Me entretuve alertando mis facultades mientras Etvuchenko revivía su amor. Me di cuenta de que nos seguían, y me pregunté que quién y por qué: no era de los míos, o, al menos, no era nadie a quien yo hubiera ordenado aquel servicio. Me pregunté si desconfiarían de Etvuchenko o si aquella persecución no pasaba de una vigilancia prudente, de la protección ejercida sobre un agente de importancia. Pero, ¡les había sido tan fácil a los míos secuestrarme y esconderme! A lo mejor, aquel taxi insistente, calle tras calle, obedecía a Irina. En cualquier caso, aquel detalle no alteró la situación ni mis previsiones: fue una especie de redundancia.

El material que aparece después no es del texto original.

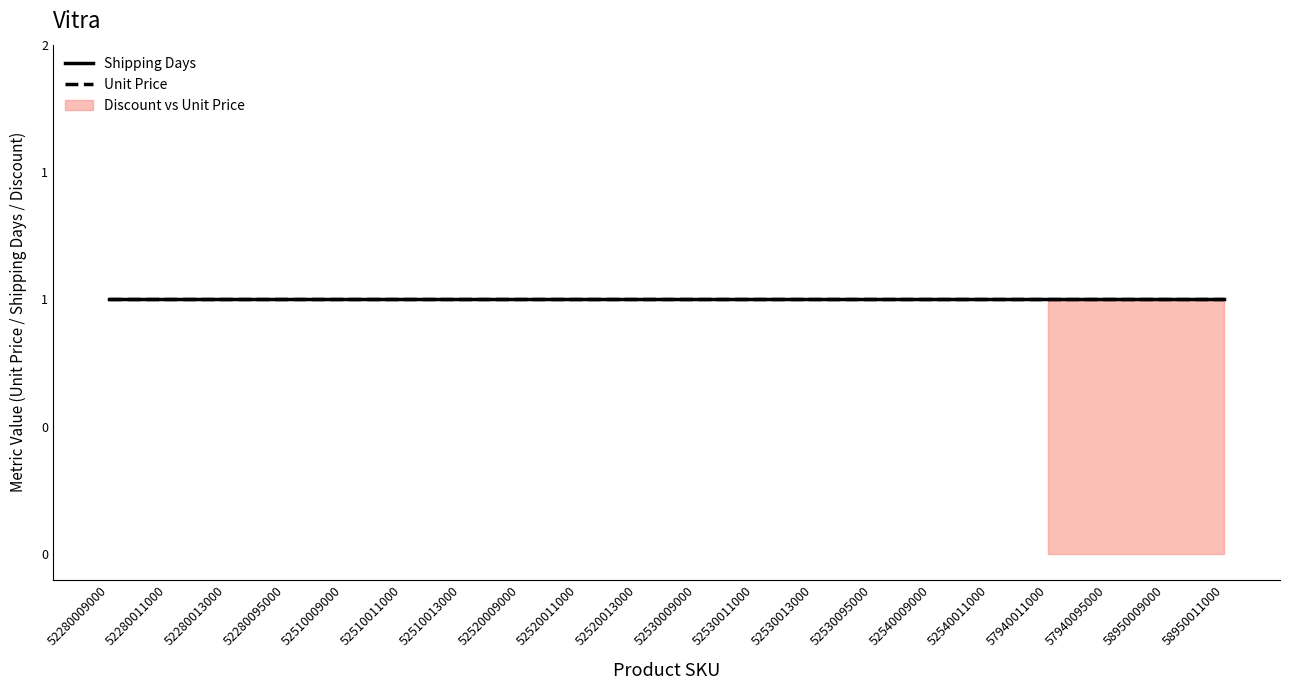

At how many categories does at least one series exceed 0?

20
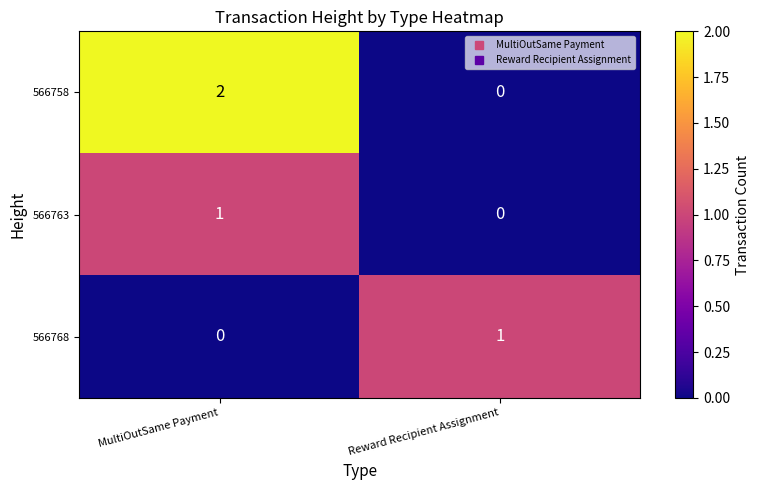

At which label is 566768 closest to 0?

MultiOutSame Payment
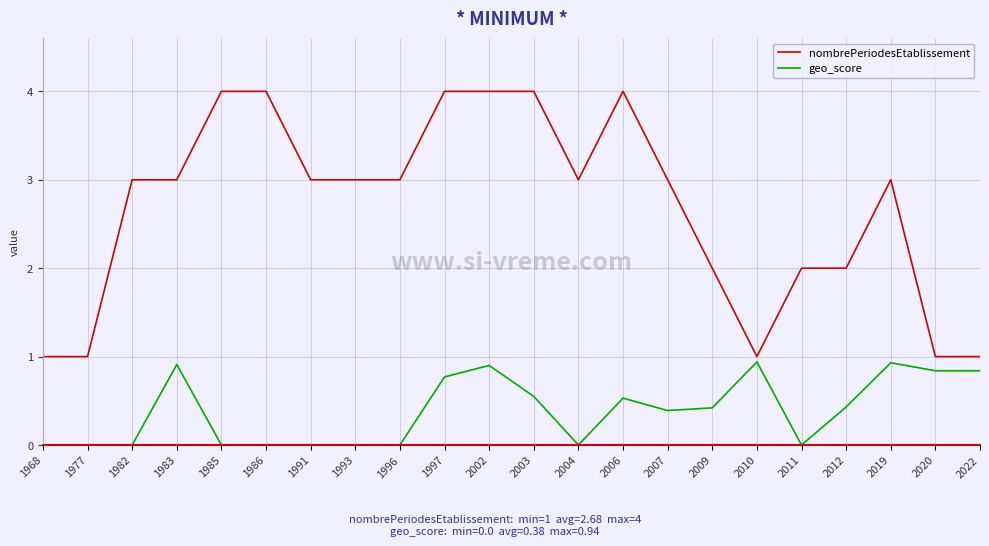

True or false: geo_score and nombrePeriodesEtablissement intersect in this chart.

False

El Embajador me recibió en seguida, me invitó a café y a vodka, me mandó que esperase. Llegó muy pronto un personaje que me fue presentado como «El secretario», que se sirvió él mismo el vodka, se sentó algo alejado de mí y no dijo palabra. El Embajador entró dos o tres veces, y apareció finalmente acompañado de otros dos personajes: a uno lo conocía bien, un alto cargo de las fuerzas armadas; el otro era mi colega Iussupov, si es que se le puede llamar colega al Águila Caudal, a los Ojos que Todo lo Ven, al Previsor Futuro, al Zahorí por antonomasia. Si a Etvuchenko no le llamó la atención, pues le conocía y contaba con él, yo no dejé de preguntarme, después de haberle examinado, cómo pueden coexistir en la misma persona una inteligencia que casi se aproxima al olfato de los perros, con una estupidez que le aproxima a las grandes personalidades. Iussupov se había apuntado éxitos indiscutibles en varias cuestiones en las que yo no había intervenido. Le habían servido para crearse un pedestal del que no solía apearse, de modo que entró en la sala del Embajador con pedestal y todo. Me saludó con desprecio, y yo tuve que levantarme y hacerle una reverencia, «¡Camarada Iussupov!», de la que prescindió. Una mirada como la de este colega mío debe de ser la de Von Karajan cuando contempla la orquesta apabullada, la orquesta que se estremece al movimiento de una vara que ordena con la inexorabilidad de Yahvé y por las mismas razones «¡Ya no falta más que el doctor Klein!», dijo el Embajador; «pero no tardará en llegar». Me sonreí mientras Etvuchenko temblaba. El doctor Klein dirigía el Servicio en la Alemania Democrática, y su mente de matemático prusiano había sido reforzada con la energía del método dialéctico. Llegó en seguida, impecable. Supongo que el día anterior había recibido en su despacho una nota, redactada por mí, en que se contenían informes opuestos a los recibidos por el Embajador, que eran los que Moscú manejaba. Pero en la nota recibida por el doctor Klein, una apostilla de mi mano decía: «En el Cuartel General de la NATO se sospecha la participación en este asunto del Maestro de las huellas que se pierden en la niebla, lo cual es natural que se piense, porque ese Maestro es el nombre inventado por el enemigo para designar lo que no entiende.»